▶ _TEXT FOR ANALYSIS_:
The airport spaces, bathrooms and jetways are the most dangerous segments of an air travel path due to the population density, mixing of air and poor ventilation.

Once airplane engines are running and the air is being forced through HEPA filters, you’re safer. Remember, never take your mask off en route unless you have to. Repeat the safe practices traveling by car en route to your meeting. Testing before a meeting or gathering is critical as you will hear in a moment.

The testing requirements for domestic U.S. travel and international travel will likely continue to evolve. We almost pay close attention to what is required and the latest updates as the science evolves.

At the time of this broadcast, the public health and testing experts recommend rapid antigen testing as soon before the departure on a trip as possible or a PCR test with fast results that make them meaningful.

A delay in getting the results increases the risk that you were infected between the time of sampling and the results. Dr. Michael Mena, a former Harvard epidemiologist who is now the chief science officer for E-MED, a company that distributes home tests, advises tightly coupling the rapid antigen testing 15 minutes before an event or traveling.

Two tests serially over two days can be more accurate. Well, if we look at all sectors of society, there is one population which is clearly the highest risk for spreading the virus, and those are people who are known to be infected.

In his words from a New York Times article “a test will not protect you from getting infected. A test will protect you from infecting other people.”  If there’s one takeaway from a test to travel safer approach, it is that testing is only one layer of protection that must be used with the other COVID safe practices.

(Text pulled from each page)

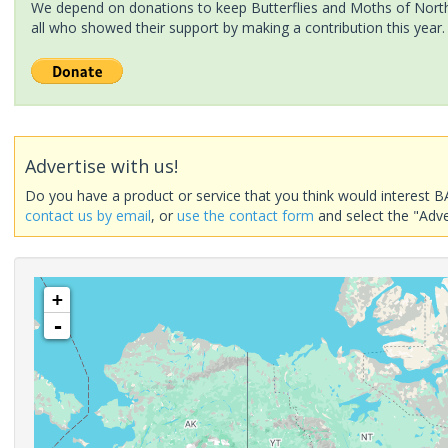
We depend on donations to keep Butterflies and Moths of North 
all who showed their support by making a contribution this year.
Advertise with us!
Do you have a product or service that you think would interest B
contact us by email
, or
use the contact form
and select the "Adve
+
-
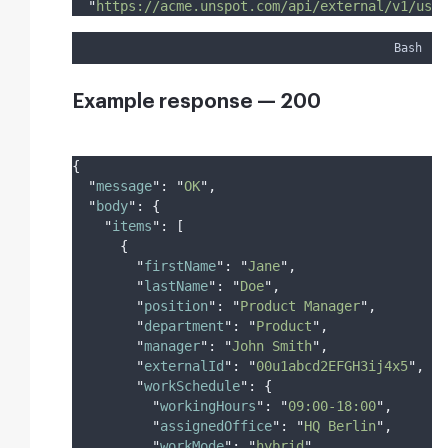
"
https://acme.unspot.com/api/external/v1/user
Bash
Example response — 200
{
"
message
"
:
"
OK
"
,
"
body
"
:
{
"
items
"
:
[
{
"
firstName
"
:
"
Jane
"
,
"
lastName
"
:
"
Doe
"
,
"
position
"
:
"
Product Manager
"
,
"
department
"
:
"
Product
"
,
"
manager
"
:
"
John Smith
"
,
"
externalId
"
:
"
00u1abcd2EFGH3ij4x5
"
,
"
workSchedule
"
:
{
"
workingHours
"
:
"
09:00-18:00
"
,
"
assignedOffice
"
:
"
HQ Berlin
"
,
"
workMode
"
:
"
hybrid
"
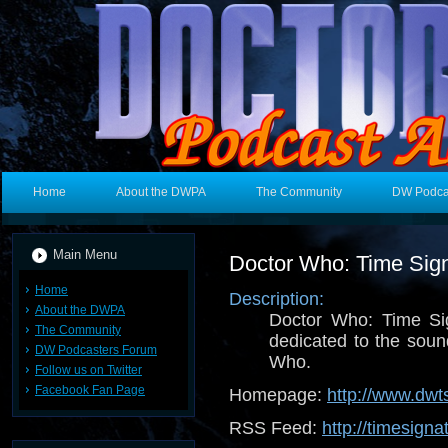
Home
About the DWPA
The Community
DW Podca
Main Menu
Doctor Who: Time Sig
Home
Description:
About the DWPA
Doctor Who: Time Si
The Community
dedicated to the sou
DW Podcasters Forum
Who.
Follow us on Twitter
Facebook Fan Page
Homepage:
http://www.dwt
RSS Feed:
http://timesigna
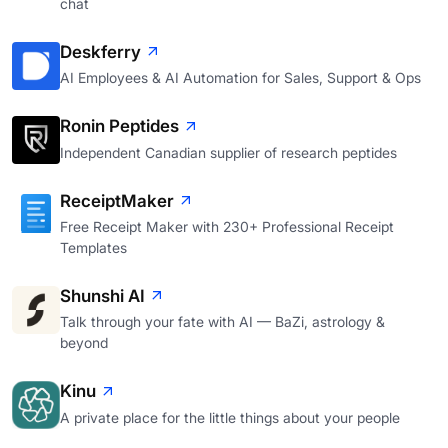
chat
Deskferry
AI Employees & AI Automation for Sales, Support & Ops
Ronin Peptides
Independent Canadian supplier of research peptides
ReceiptMaker
Free Receipt Maker with 230+ Professional Receipt
Templates
Shunshi AI
Talk through your fate with AI — BaZi, astrology &
beyond
Kinu
A private place for the little things about your people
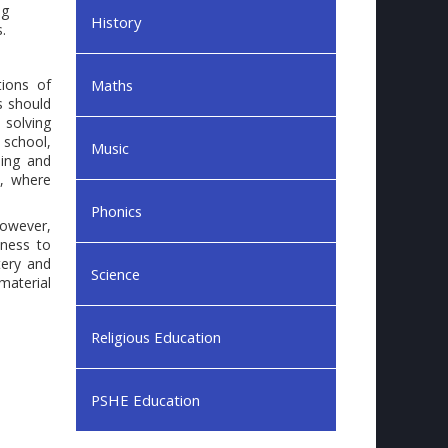
ng
History
.
tions of
Maths
s should
 solving
 school,
Music
ning and
e, where
Phonics
However,
iness to
tery and
Science
material
Religious Education
PSHE Education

▶ _EXERCISE DETAILS_: Reproduce the passage on air travel and COVID testing above, copying everything from "The testing requirements" down to "event or traveling.".

▶ _EXPECTED ANSWER_:
The testing requirements for domestic U.S. travel and international travel will likely continue to evolve. We almost pay close attention to what is required and the latest updates as the science evolves.

At the time of this broadcast, the public health and testing experts recommend rapid antigen testing as soon before the departure on a trip as possible or a PCR test with fast results that make them meaningful.

A delay in getting the results increases the risk that you were infected between the time of sampling and the results. Dr. Michael Mena, a former Harvard epidemiologist who is now the chief science officer for E-MED, a company that distributes home tests, advises tightly coupling the rapid antigen testing 15 minutes before an event or traveling.